The evidence seems to suggest that. Omaha-based brokerage firm T.D. Ameritrade asked 1,500 Millennials — those aged 21 to 37 — when they expect to retire. Respondents, on average, expected to retire at age 56.

That is wishful thinking for multiple reasons. Currently, the average age of retirement is 63 in the U.S., according to census figures. But that number has been rising since a low in the 1980s. According to MarketWatch, the retirement age has increased to levels not seen since the 1960s — and it's only expected to get higher.

About half of working households today are at risk of not having "enough" to maintain their living standards in retirement, The Center for Retirement Research at Boston College found.

The dreary outlook for future retirees is a result of rising health care costs, increased life expectancy (the more years you live, the more money you must save), and a Social Security reserve lacking in funding. Forecasters predict the Social Security reserve to be depleted between 2030 and 2034, according to the Brookings Institute. This may incentivize legislators to raise the full retirement age beyond 66, the age at which it is currently set.

Unless a startup somehow figures out a way to "disrupt" retirement, Millennials can expect to work well into their golden years.

But wait, there's more.

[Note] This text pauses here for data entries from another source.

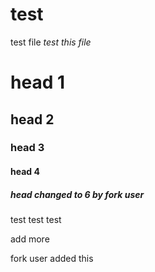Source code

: # test
test file
*test this file*

# head 1

## head 2
  
### head 3

#### head 4

##### head changed to 6 by fork user

test test test

add more

fork user added this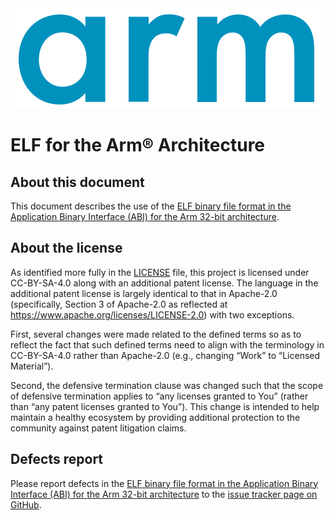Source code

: <div align="center">
   <img src="Arm_logo_blue_RGB.svg" />
</div>

# ELF for the Arm® Architecture


## About this document

This document describes the use of the [ELF binary file format in the
Application Binary Interface (ABI) for the Arm 32-bit
architecture](aaelf32.rst).

## About the license

As identified more fully in the [LICENSE](LICENSE) file, this project
is licensed under CC-BY-SA-4.0 along with an additional patent
license.  The language in the additional patent license is largely
identical to that in Apache-2.0 (specifically, Section 3 of Apache-2.0
as reflected at https://www.apache.org/licenses/LICENSE-2.0) with two
exceptions.

First, several changes were made related to the defined terms so as to
reflect the fact that such defined terms need to align with the
terminology in CC-BY-SA-4.0 rather than Apache-2.0 (e.g., changing
“Work” to “Licensed Material”).

Second, the defensive termination clause was changed such that the
scope of defensive termination applies to “any licenses granted to
You” (rather than “any patent licenses granted to You”).  This change
is intended to help maintain a healthy ecosystem by providing
additional protection to the community against patent litigation
claims.

## Defects report

Please report defects in the [ELF binary file format in the Application Binary
Interface (ABI) for the Arm 32-bit architecture](aaelf32.rst) to the [issue
tracker page on GitHub](https://github.com/ARM-software/abi-aa/issues).
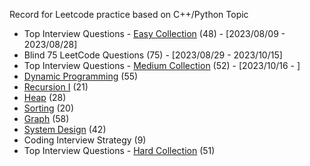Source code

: Record for Leetcode practice based on C++/Python
Topic
- Top Interview Questions - [Easy Collection](https://leetcode.com/explore/featured/card/top-interview-questions-easy/) (48) - [2023/08/09 - 2023/08/28]
- Blind 75 LeetCode Questions (75) - [2023/08/29 - 2023/10/15]
- Top Interview Questions - [Medium Collection](https://leetcode.com/explore/interview/card/top-interview-questions-medium/) (52) - [2023/10/16 - ]
- [Dynamic Programming](https://leetcode.com/explore/featured/card/dynamic-programming/) (55)
- [Recursion I](https://leetcode.com/explore/featured/card/recursion-i/) (21)
- [Heap](https://leetcode.com/explore/featured/card/heap/) (28)
- [Sorting](https://leetcode.com/explore/learn/card/sorting/) (20)
- [Graph](https://leetcode.com/explore/featured/card/graph/) (58)
- [System Design](https://leetcode.com/explore/learn/card/system-design/) (42)
- Coding Interview Strategy (9)
- Top Interview Questions - [Hard Collection](https://leetcode.com/explore/interview/card/top-interview-questions-hard/) (51)
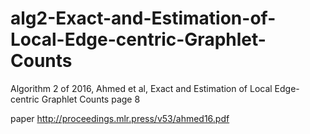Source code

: # alg2-Exact-and-Estimation-of-Local-Edge-centric-Graphlet-Counts
Algorithm 2 of  2016, Ahmed et al, Exact and Estimation of Local Edge-centric Graphlet Counts page 8

paper
http://proceedings.mlr.press/v53/ahmed16.pdf

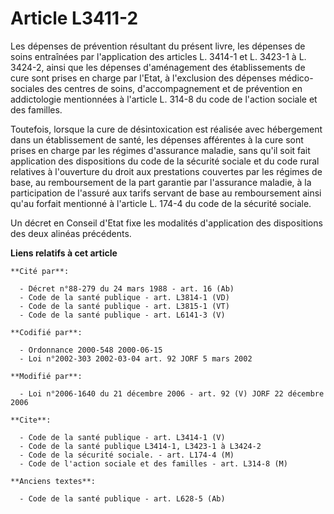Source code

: # Article L3411-2

Les dépenses de prévention résultant du présent livre, les dépenses de soins entraînées par l'application des articles L.
3414-1 et L. 3423-1 à L. 3424-2, ainsi que les dépenses d'aménagement des établissements de cure sont prises en charge par
l'Etat, à l'exclusion des dépenses médico-sociales des centres de soins, d'accompagnement et de prévention en addictologie
mentionnées à l'article L. 314-8 du code de l'action sociale et des familles.

Toutefois, lorsque la cure de désintoxication est réalisée avec hébergement dans un établissement de santé, les dépenses
afférentes à la cure sont prises en charge par les régimes d'assurance maladie, sans qu'il soit fait application des
dispositions du code de la sécurité sociale et du code rural relatives à l'ouverture du droit aux prestations couvertes par
les régimes de base, au remboursement de la part garantie par l'assurance maladie, à la participation de l'assuré aux tarifs
servant de base au remboursement ainsi qu'au forfait mentionné à l'article L. 174-4 du code de la sécurité sociale.

Un décret en Conseil d'Etat fixe les modalités d'application des dispositions des deux alinéas précédents.

**Liens relatifs à cet article**

	**Cité par**:

	  - Décret n°88-279 du 24 mars 1988 - art. 16 (Ab)
	  - Code de la santé publique - art. L3814-1 (VD)
	  - Code de la santé publique - art. L3815-1 (VT)
	  - Code de la santé publique - art. L6141-3 (V)

	**Codifié par**:

	  - Ordonnance 2000-548 2000-06-15
	  - Loi n°2002-303 2002-03-04 art. 92 JORF 5 mars 2002

	**Modifié par**:

	  - Loi n°2006-1640 du 21 décembre 2006 - art. 92 (V) JORF 22 décembre 2006

	**Cite**:

	  - Code de la santé publique - art. L3414-1 (V)
	  - Code de la santé publique L3414-1, L3423-1 à L3424-2
	  - Code de la sécurité sociale. - art. L174-4 (M)
	  - Code de l'action sociale et des familles - art. L314-8 (M)

	**Anciens textes**:

	  - Code de la santé publique - art. L628-5 (Ab)
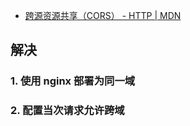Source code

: - [跨源资源共享（CORS） - HTTP | MDN](https://developer.mozilla.org/zh-CN/docs/Web/HTTP/CORS)
## 解决
### 1. 使用 nginx 部署为同一域

### 2. 配置当次请求允许跨域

The same T.D. Ameritrade survey-takers also reported having immense debt. Nearly half reported credit card debt, 40 percent said they have car loans and 36 percent are still paying of student loans. And, lest we forget, buying a house is becoming even more difficult. One study estimated Millennials to pay more than double what their parents paid in rent. 

According to the survey, the average Millennial expects to become completely financially independent from his or her parents by age 25, the same year they secure a job in their chosen field. Five years later, they expect to buy a house.